Final answer:
To find the measure of side NO in similar quadrilaterals, we would normally use ratios to compare corresponding sides. However, without specific measures for IJKL, we cannot calculate NO. An example with squares illustrates how the area of similar figures with a scale factor of 2 would be 4 times greater.
Step-by-step explanation:
The problem you've given is about the similarity of quadrilaterals and understanding how their proportional sides relate to one another. In the context of similar geometric figures, we know that the ratio of corresponding sides is consistent. Although the actual dimensions for quadrilaterals IJKL and MNOP are not given, the basic principle we would use is to set up a proportion using the sides of IJKL that correspond to sides MN and OP of the similar quadrilateral.

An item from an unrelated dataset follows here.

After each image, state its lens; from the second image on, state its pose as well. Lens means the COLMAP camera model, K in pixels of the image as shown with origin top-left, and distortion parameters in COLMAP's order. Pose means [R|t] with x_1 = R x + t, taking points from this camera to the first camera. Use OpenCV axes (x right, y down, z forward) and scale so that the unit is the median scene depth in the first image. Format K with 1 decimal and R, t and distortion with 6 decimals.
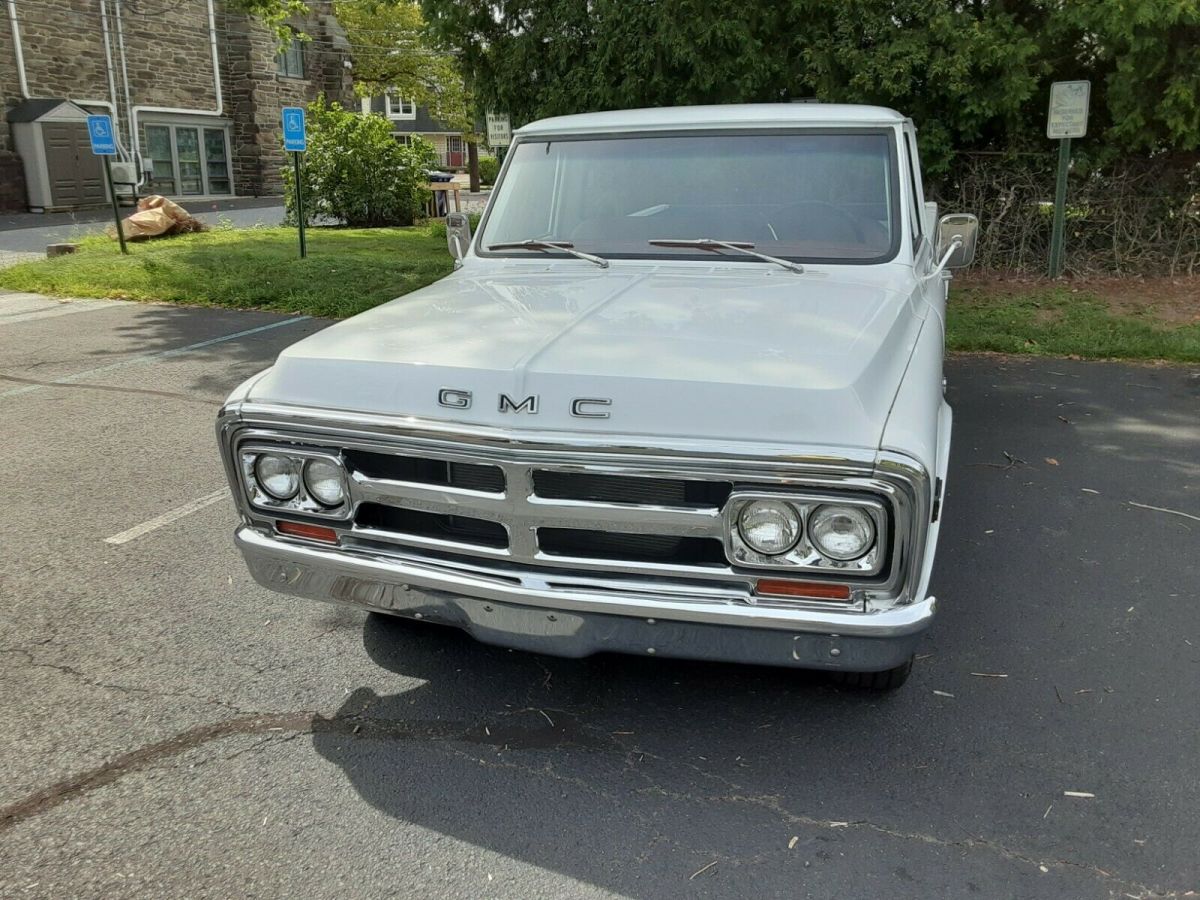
lens RADIAL K [[967.9, 0, 593.4], [0, 967.9, 455.5], [0, 0, 1]] dist [0.101369, -0.134959]
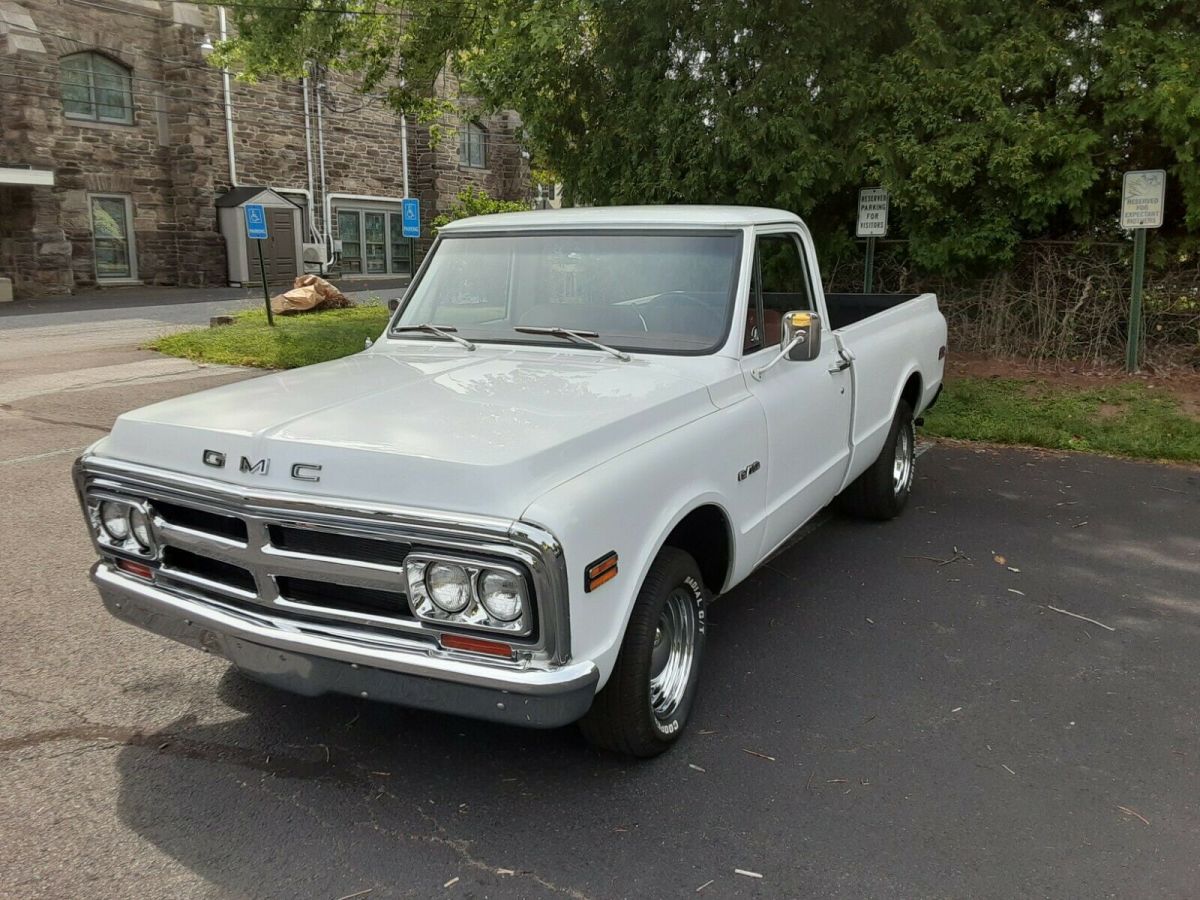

For example, if we knew side IJ corresponded to side MN and side KL corresponded to side OP, and if we had the measures of IJ and KL, we could create a proportion such as IJ/MN = KL/OP. From this proportion, we could then solve for the unknown measurement of side NO by cross-multiplying and dividing as necessary.
In terms of the problems you've cited, for example, if Marta has a square with side length of 4 inches and a similar square with dimensions twice the size, the side length of the larger square would be 8 inches. The area of the larger square would be 64 square inches (since area = side length squared) and the area of the smaller square would be 16 square inches. Hence, the area of the larger square is four times greater than that of the smaller square (since 64 is four times 16).